» Consignes à suivre:
a – Répondez aux trois questions suivantes à partir du texte sur la santé environnementale.
(i) Par combien le risque d'hospitalisation en cas d'infection a-t-il été multiplié pour les personnes atteintes de trisomie 21 ?
(ii) À quelle date le rapport de la Cour des comptes sur la santé des enfants a-t-il été publié ?
(iii) Quel programme financé par la commission européenne a commencé le travail de synthèse ?
b – Relevez toutes les institutions, tous les organismes et tous les programmes que nomme le texte sur la santé environnementale.
c – Reprenez le texte sur la santé environnementale en l'écrivant à la suite de sa dernière phrase.

Le nombre des maladies chroniques augmente, quelle est la place réservée à la santé environnementale ?
La fragilité des personnes atteintes de maladies chroniques avec des comorbidités importantes a été flagrante durant la crise Covid. Les affections chroniques étaient quasiment toutes associées à des risques accrus d’hospitalisation pour Covid-19 et de décès à l’hôpital, parfois 2 à 3 fois plus élevés. Les personnes atteintes de trisomie 21 ont eu un risque d’hospitalisation en cas d’infection multiplié par 7, et 23 fois plus de risque d’en décéder.
Il nous faut une politique de santé environnementale forte pour réduire le poids des maladies principalement chroniques, qui pèsent beaucoup sur notre système de soins. Pour cela il faut avoir une vision d’ensemble, étant donné que des facteurs interagissent entre eux. L’exposome, c’est-à-dire la totalité des expositions à des facteurs extérieurs et environnementaux non génétiques que subit un organisme humain de sa conception à sa fin de vie, va avoir une incidence sur sa santé. Le rapport de la Cour des comptes sur la santé des enfants publié en décembre 2021 montre bien que les inégalités sociales et territoriales ont un impact sur la santé des enfants et les maladies chroniques de type asthme, obésité… La pauvreté n’est pas un facteur de bonne santé et à cela s’ajoutent des facteurs de comportements individuels, de même le lieu de vie…
La santé sanitaire est mieux mesurée aujourd’hui. Comment peut-on placer la santé environnementale dans le radar de tous les professionnels de santé et au cœur des politiques publiques ?
La santé environnementale est la réponse à la crise sanitaire, il faut en prendre conscience. Soigner les populations malades est une évidence, mais agir sur les comorbidités et autres maladies chroniques est un enjeu stratégique. Cela se construit sur la durée et pour cela, la santé environnementale a besoin de faire une synthèse de toutes les connaissances scientifiques pluridisciplinaires, qui devront être traduites en objectifs politiques. Pour le climat, c’est ce que le GIEC a fait. La santé environnementale se heurte à de nombreux sceptiques. Le programme HERA, financé par la commission européenne, a commencé ce travail. Par contre, si la société civile ne le reprend pas, ce rapport risque de rester sur les étagères, donc il faut agir.

Entrées de données recueillies:
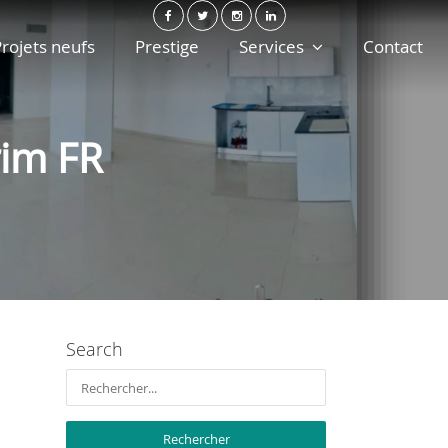
rojets neufs
Prestige
Services
Contact
rim FR
Search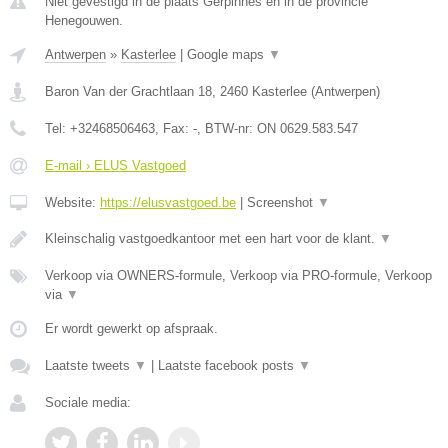
Niet gevestigd in de plaats Gerpinnes en in de provincie
Henegouwen.
Antwerpen
»
Kasterlee
|
Google maps
▼
Baron Van der Grachtlaan 18
,
2460
Kasterlee
(
Antwerpen
)
Tel:
+32468506463
, Fax:
-
, BTW-nr:
ON 0629.583.547
E-mail › ELUS Vastgoed
Website:
https://elusvastgoed.be
|
Screenshot
▼
Kleinschalig vastgoedkantoor met een hart voor de klant.
▼
Verkoop via OWNERS-formule, Verkoop via PRO-formule, Verkoop
via
▼
Er wordt gewerkt op afspraak.
Laatste tweets
▼
|
Laatste facebook posts
▼
Sociale media: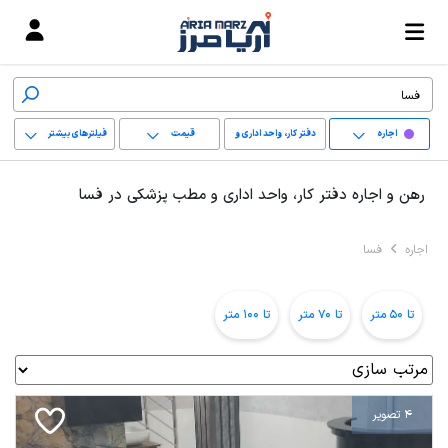
اجاره
دفتر کار، واحد اداری و
قیمت
فیلترهای بیشتر
مطب پزشکی
+
رهن و اجاره دفتر کار، واحد اداری و مطب پزشکی در فسا
−
اجاره
فسا
پاک کردن محدوده
انتخابی
تا 50 متر
تا 70 متر
تا 100 متر
4 تصویر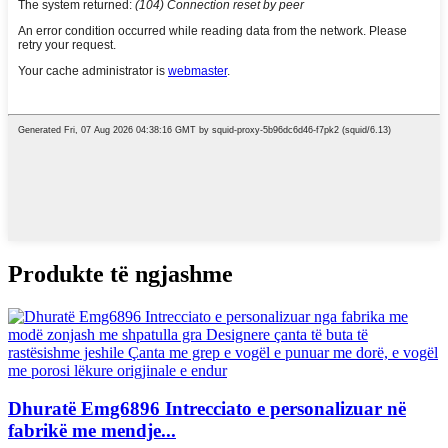
Produkte të ngjashme
Dhuratë Emg6896 Intrecciato e personalizuar në
fabrikë me mendje...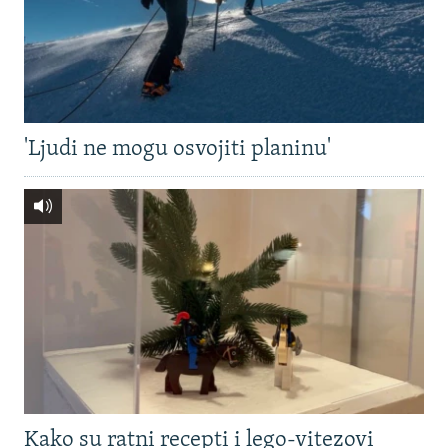
'Ljudi ne mogu osvojiti planinu'
Kako su ratni recepti i lego-vitezovi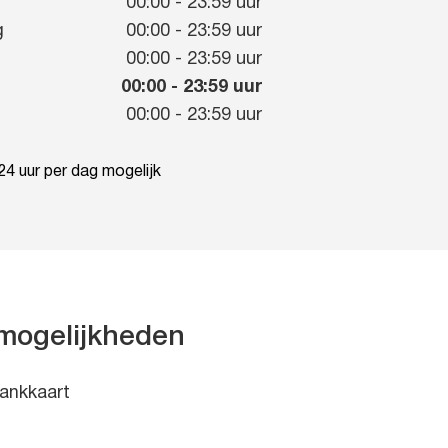
g
00:00
-
23:59
uur
g
00:00
-
23:59
uur
00:00
-
23:59
uur
00:00
-
23:59
uur
00:00
-
23:59
uur
4 uur per dag mogelijk
mogelijkheden
ankkaart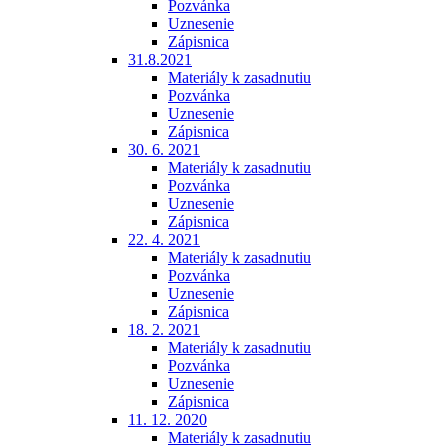
Pozvánka
Uznesenie
Zápisnica
31.8.2021
Materiály k zasadnutiu
Pozvánka
Uznesenie
Zápisnica
30. 6. 2021
Materiály k zasadnutiu
Pozvánka
Uznesenie
Zápisnica
22. 4. 2021
Materiály k zasadnutiu
Pozvánka
Uznesenie
Zápisnica
18. 2. 2021
Materiály k zasadnutiu
Pozvánka
Uznesenie
Zápisnica
11. 12. 2020
Materiály k zasadnutiu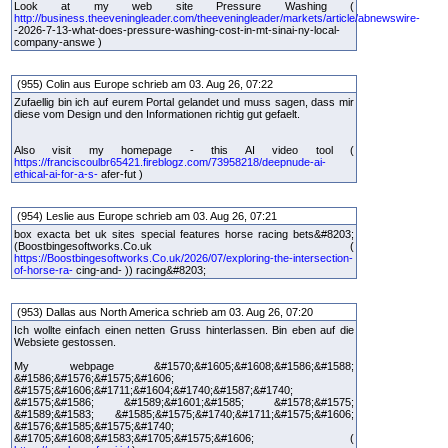
Look at my web site Pressure Washing (
http://business.theeveningleader.com/theeveningleader/markets/article/abnewswire-
-2026-7-13-what-does-pressure-washing-cost-in-mt-sinai-ny-local-
company-answe )
(955) Colin aus Europe schrieb am 03. Aug 26, 07:22
Zufaellig bin ich auf eurem Portal gelandet und muss sagen, dass mir
diese vom Design und den Informationen richtig gut gefaelt.
Also visit my homepage - this AI video tool (
https://franciscoulbr65421.fireblogz.com/73958218/deepnude-ai-
ethical-ai-for-a-s-
afer-fut )
(954) Leslie aus Europe schrieb am 03. Aug 26, 07:21
box exacta bet uk sites special features horse racing bets&#8203;
(Boostbingesoftworks.Co.uk (
https://Boostbingesoftworks.Co.uk/2026/07/exploring-the-intersection-
of-horse-ra-
cing-and- )) racing&#8203;
(953) Dallas aus North America schrieb am 03. Aug 26, 07:20
Ich wollte einfach einen netten Gruss hinterlassen. Bin eben auf die
Websiete gestossen.
My webpage &#1570;&#1605;&#1608;&#1586;&#1588;
&#1586;&#1576;&#1575;&#1606;
&#1575;&#1606;&#1711;&#1604;&#1740;&#1587;&#1740;
&#1575;&#1586; &#1589;&#1601;&#1585; &#1578;&#1575;
&#1589;&#1583; &#1585;&#1575;&#1740;&#1711;&#1575;&#1606;
&#1576;&#1585;&#1575;&#1740;
&#1705;&#1608;&#1583;&#1705;&#1575;&#1606; (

» Corrigé de l'exercice:
a –
(i) Par 7.
(ii) En décembre 2021.
(iii) Le programme HERA.

b – La Cour des comptes, le GIEC, le programme HERA, la commission européenne.

c –
Dans cet esprit, le RES a lancé l’appel à la création d’un « GIEC de la santé environnementale » le 19 mars 2022 à Grenoble, en partenariat avec la ville de Grenoble, capitale verte européenne 2022. Une rencontre internationale entre scientifiques internationaux, ONG et responsables politiques à l’occasion de la célébration du 30e anniversaire de la conférence de Wingspread (1991) qui a vu la naissance du concept de « perturbateur endocrinien ». L’objectif est d’établir une synthèse des connaissances scientifiques et éclairer les décisions publiques. La France est d’ailleurs devenue le pays le plus avancé au monde dans ce domaine avec une stratégie nationale perturbateurs endocriniens, qui fait bouger les lignes au niveau européen.
Au niveau institutionnel, les choses sont en train d’évoluer. Le rapport de l’OMS et du PNUE sorti en 2012, réactualisé tous les 10 ans, plaçait déjà les PE comme une menace. En 2021, deux rapports parlementaires sur la santé environnementale sont sortis : Le rapport d’enquête de Mme Sandrine Josso pour l’Assemblée et celui de Bernard Jomier pour le Sénat. D’autres rapports ciblés sur les PE, le plastique… montrent qu’au niveau politique, on est en train de s’approprier cette réflexion.
Le RES et le Collectif interassociatif pour la santé environnementale (CISE), animé par une cinquantaine d’associations, plaident pour la création d’un ministère de la santé environnementale.